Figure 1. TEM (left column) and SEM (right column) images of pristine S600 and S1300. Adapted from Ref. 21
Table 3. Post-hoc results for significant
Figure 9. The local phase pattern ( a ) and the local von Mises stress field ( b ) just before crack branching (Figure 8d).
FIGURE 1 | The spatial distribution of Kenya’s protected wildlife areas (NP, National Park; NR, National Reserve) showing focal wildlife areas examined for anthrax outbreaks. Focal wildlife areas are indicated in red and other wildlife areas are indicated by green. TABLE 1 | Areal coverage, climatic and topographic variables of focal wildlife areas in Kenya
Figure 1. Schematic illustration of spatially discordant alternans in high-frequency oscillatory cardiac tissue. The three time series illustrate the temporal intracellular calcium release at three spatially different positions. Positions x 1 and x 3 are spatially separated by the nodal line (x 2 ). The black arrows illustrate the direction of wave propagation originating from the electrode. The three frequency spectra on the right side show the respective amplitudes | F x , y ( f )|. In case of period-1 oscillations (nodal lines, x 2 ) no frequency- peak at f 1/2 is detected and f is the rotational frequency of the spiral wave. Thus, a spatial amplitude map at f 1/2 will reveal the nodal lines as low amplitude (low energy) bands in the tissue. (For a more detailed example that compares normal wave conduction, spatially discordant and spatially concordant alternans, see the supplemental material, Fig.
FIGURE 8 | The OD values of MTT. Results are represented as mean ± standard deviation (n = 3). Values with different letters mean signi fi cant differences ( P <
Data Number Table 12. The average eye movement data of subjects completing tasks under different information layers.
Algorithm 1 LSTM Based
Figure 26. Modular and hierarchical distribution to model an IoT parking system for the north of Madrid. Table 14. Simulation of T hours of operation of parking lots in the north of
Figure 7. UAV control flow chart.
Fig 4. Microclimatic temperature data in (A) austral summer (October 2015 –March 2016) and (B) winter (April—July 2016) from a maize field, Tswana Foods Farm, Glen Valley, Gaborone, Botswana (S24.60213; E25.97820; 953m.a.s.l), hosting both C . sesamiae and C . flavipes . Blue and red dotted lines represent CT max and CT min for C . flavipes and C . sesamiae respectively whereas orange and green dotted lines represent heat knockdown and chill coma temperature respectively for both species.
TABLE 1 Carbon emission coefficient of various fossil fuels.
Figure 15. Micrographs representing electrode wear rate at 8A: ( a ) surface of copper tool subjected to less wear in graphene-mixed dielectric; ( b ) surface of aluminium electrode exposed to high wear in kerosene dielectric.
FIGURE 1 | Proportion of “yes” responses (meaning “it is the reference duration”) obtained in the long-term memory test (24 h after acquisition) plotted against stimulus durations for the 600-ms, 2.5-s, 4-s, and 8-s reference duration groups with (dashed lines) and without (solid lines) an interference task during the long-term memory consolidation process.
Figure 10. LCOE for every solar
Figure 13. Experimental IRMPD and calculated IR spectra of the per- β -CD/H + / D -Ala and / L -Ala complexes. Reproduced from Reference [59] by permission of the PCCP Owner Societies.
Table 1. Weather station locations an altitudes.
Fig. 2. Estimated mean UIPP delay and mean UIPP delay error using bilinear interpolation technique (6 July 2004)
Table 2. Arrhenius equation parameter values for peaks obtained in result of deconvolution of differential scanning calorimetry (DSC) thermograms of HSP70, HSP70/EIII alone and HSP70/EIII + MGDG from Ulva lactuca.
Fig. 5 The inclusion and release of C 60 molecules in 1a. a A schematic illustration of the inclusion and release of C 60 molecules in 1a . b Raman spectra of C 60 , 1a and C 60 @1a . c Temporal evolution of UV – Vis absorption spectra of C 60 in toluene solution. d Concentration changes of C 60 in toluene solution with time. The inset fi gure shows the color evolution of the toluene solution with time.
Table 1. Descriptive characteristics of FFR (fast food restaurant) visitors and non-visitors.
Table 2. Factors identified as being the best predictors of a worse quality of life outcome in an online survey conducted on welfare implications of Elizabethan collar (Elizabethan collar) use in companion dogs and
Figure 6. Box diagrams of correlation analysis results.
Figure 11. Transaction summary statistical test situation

--- --- ---

§ REQUIRED WORK:
Starting at the top of the listing above, repeat every line exactly until the line that contains "Figure 9. The" has been repeated too.

§ SOLUTION TO THIS PROBLEM:
Figure 1. TEM (left column) and SEM (right column) images of pristine S600 and S1300. Adapted from Ref. 21
Table 3. Post-hoc results for significant
Figure 9. The local phase pattern ( a ) and the local von Mises stress field ( b ) just before crack branching (Figure 8d).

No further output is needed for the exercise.